Friday, April 07, 2006

Until Google decided to aid tyranny in China, it was my favorite company by far. Now, every technological marvel of their creation is also a potential tool for despots the world over, America included.

I wonder, for example, how the Chi-Comms might choose to employ Google's ability to track wi-fi customers?

Google aims to be able to track its users to within 100-200 feet of their location through new wireless networks in order to serve them with relevant advertising from local businesses.

...

Google says users linking up with wi-fi transmitters placed around cities can be located to within a couple of blocks. This would open up a new level of advertising opportunities for the company, allowing it to serve tightly focused ads on its web pages from small businesses in the immediate area.
That question might have answered itself already. The rulers of China, as it turns out, maintain an extensive database on a huge majority of its citizens.
China has recorded details of more than 96 percent of its population on a police database, state media reported on Friday, supplementing Internet and other state-sanctioned surveillance.

Since the 2003 launch of its "Gold Shield Program," the Public Security Bureau had collected information on about 1.25 billion of the country's 1.3 billion people.

"It has helped police uncover many criminal cases," Liu Shuo, a police official, was quoted by Xinhua news agency as telling a news conference on Thursday, adding that over 20 percent of criminal cases last year were solved with help from the database.

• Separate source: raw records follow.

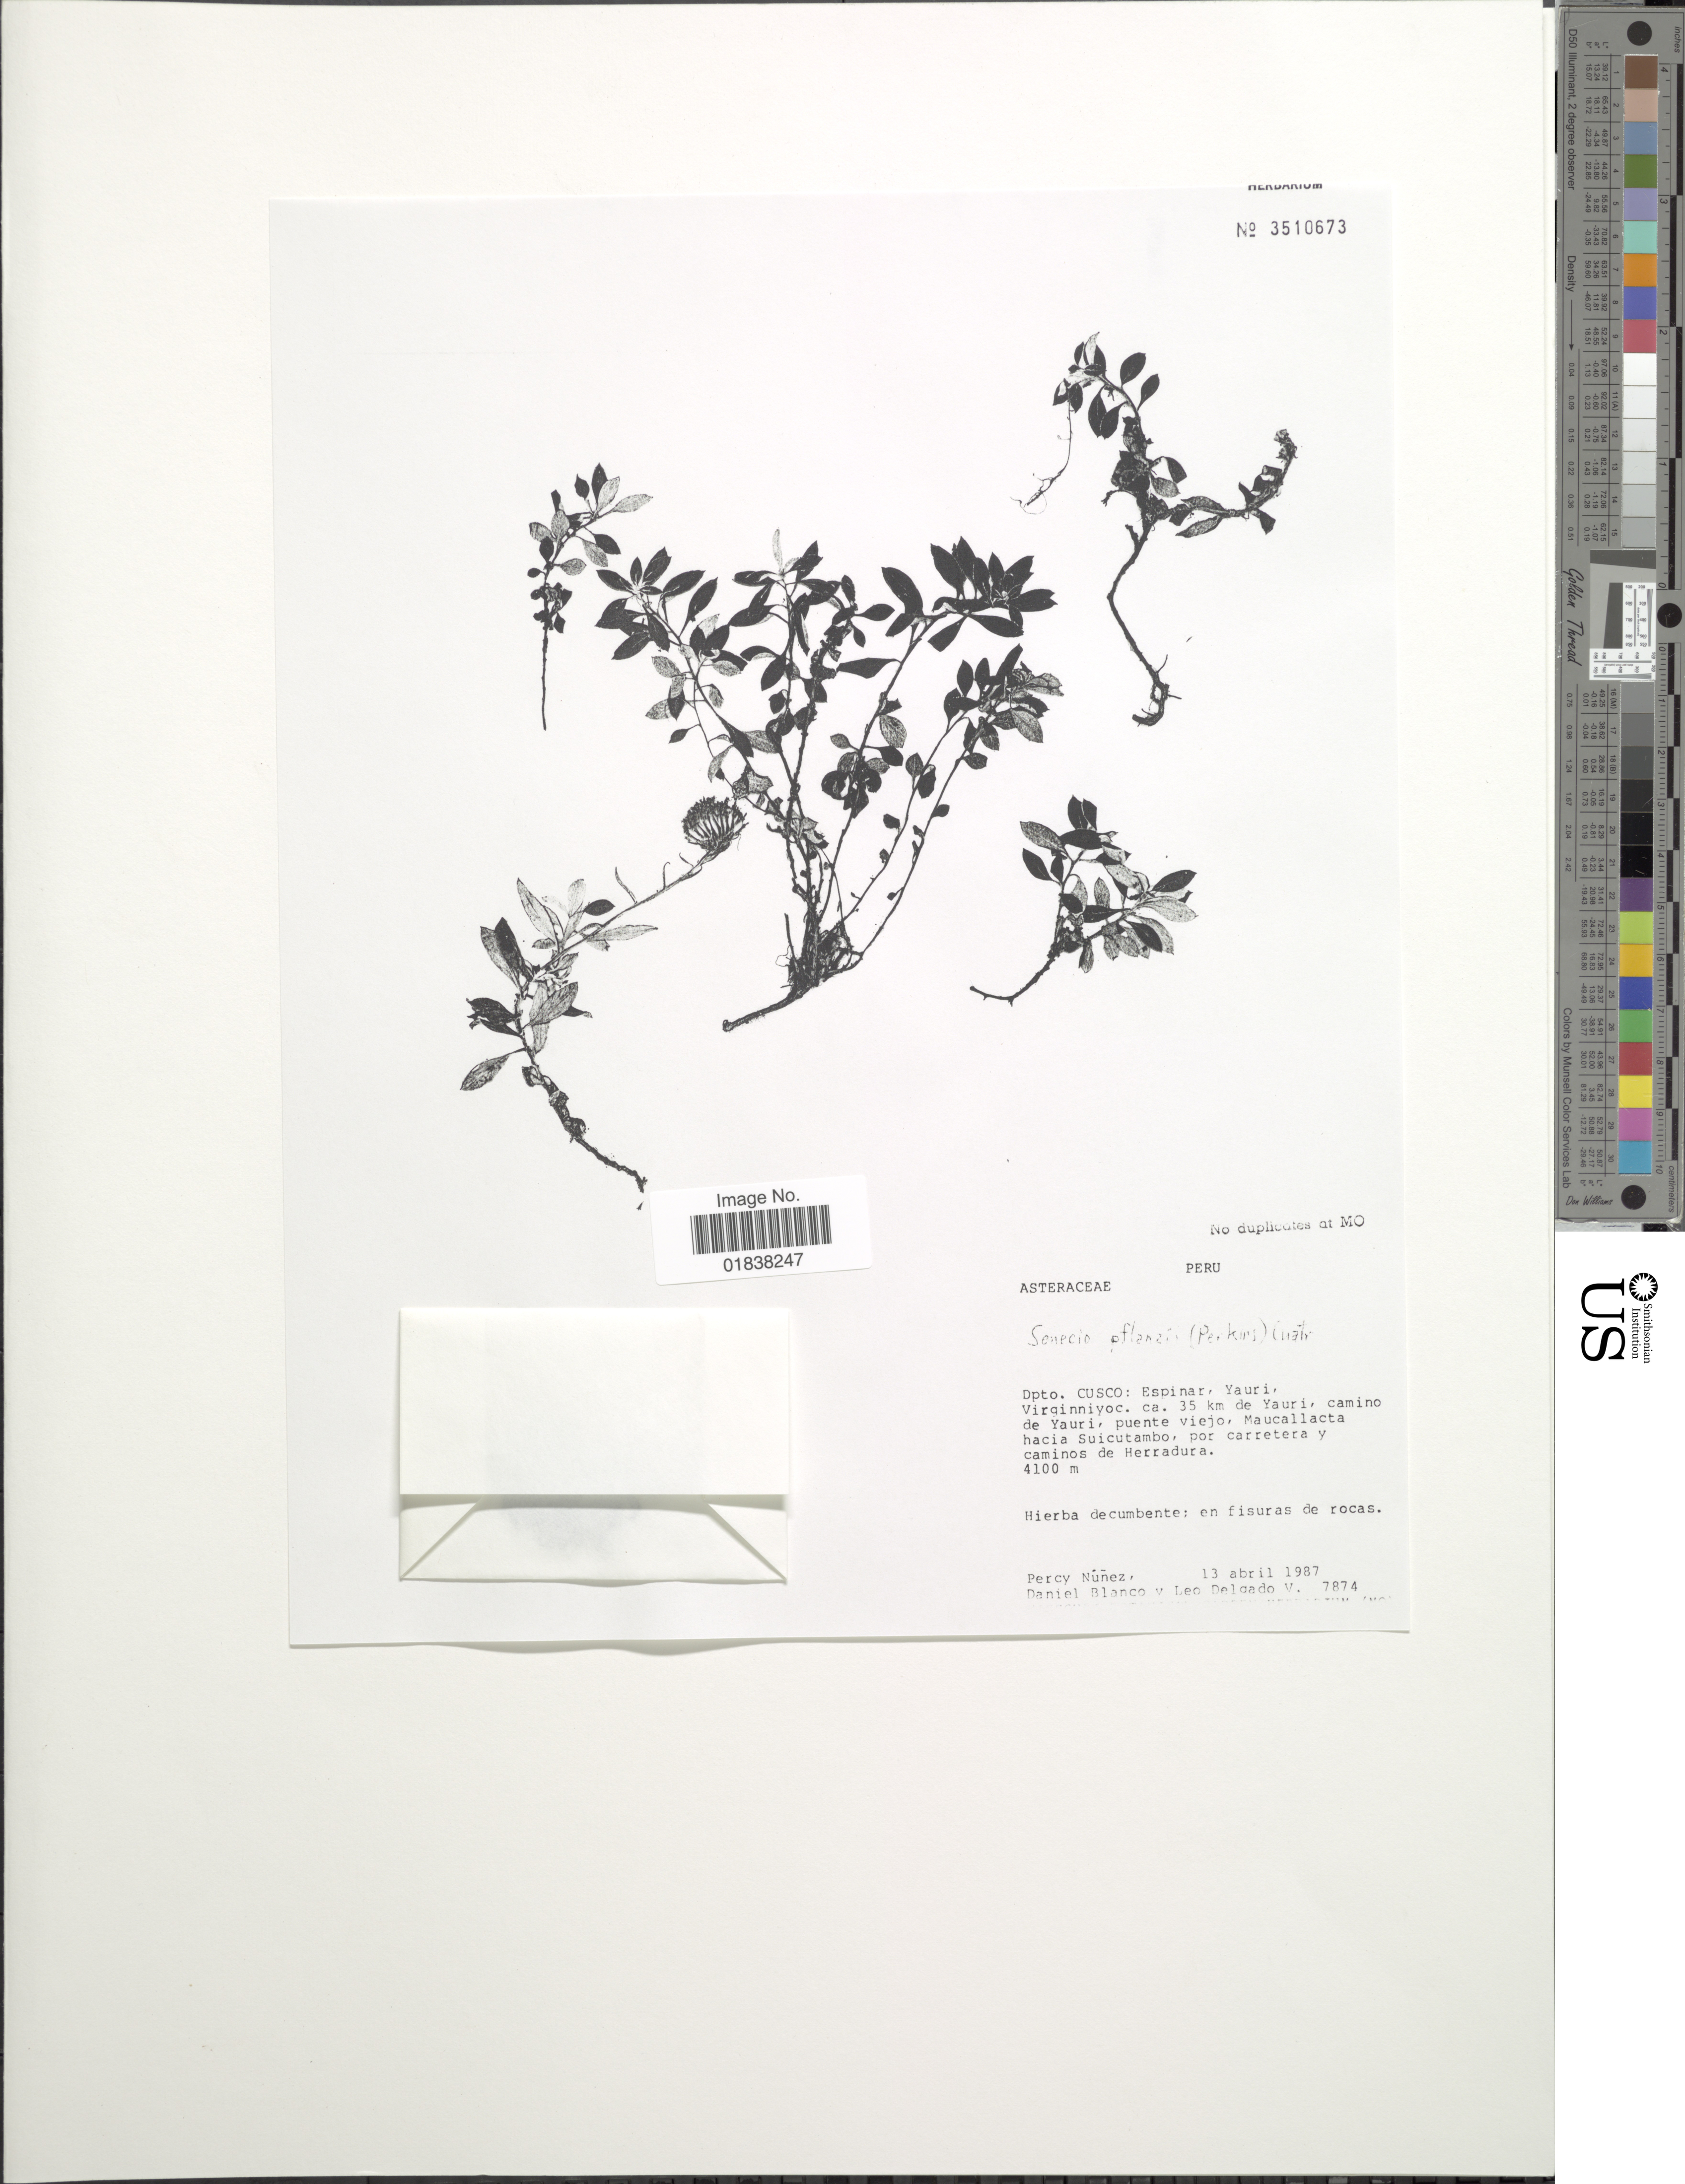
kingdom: Plantae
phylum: Tracheophyta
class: Magnoliopsida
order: Asterales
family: Asteraceae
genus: Senecio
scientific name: Senecio pflanzii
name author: (Perkins) Cuatrec.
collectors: P. Nuñez V., D. Blanco & L. Delgado V.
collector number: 7874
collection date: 1987-04-13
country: Peru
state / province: Cusco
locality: Espinar, Yauri, Virginniyoc, ca 35 km de Yauri, camino de Yauri, puente viejo, Maucallacta hacia Suicutambo, por carretera y caminos de Herradura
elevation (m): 4100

The database is just one way in which China keeps tabs on its citizens.

An estimated 30,000 Web police monitor the surfing habits of China's 110 million internet users, and restrict access to Web sites and blogs posting sensitive material, including topics related to democracy or independence for Tibet and Taiwan. [link added]
Now, not only could Google conceivably help a bureaucrat over there get the goods on a political enemy, it might also help the police apprehend him!

It's bad enough that Google helps the Chi-Comms and it's worse that Google grandstands against the United States. But consider that the first story above is about wi-fi being installed in San Francisco. And consider the dangerous precedent being set by our lack of a war declaration today.

What if Hillary wins in 2008? Will Google still see America as the epitome of all evil to be opposed to the end of time? Or will Google gladly "comply with the law" as it now does in China, to allow Mizz Clinton and her minions to do whatever snooping she wants in the name of "national security"? If so, it was George Bush, a pliant Congress, and a Google indifferent to freedom that made it all possible.

Google's actions in China pertain to us. The need to maintain checks and balances, especially in a time of war is not -- or should not be -- a "partisan" issue. The freedom that made Google possible at all, and which our elected officials are sworn to protect is being put in danger by Google and by these officials. It is up to the rest of us to protect it, then.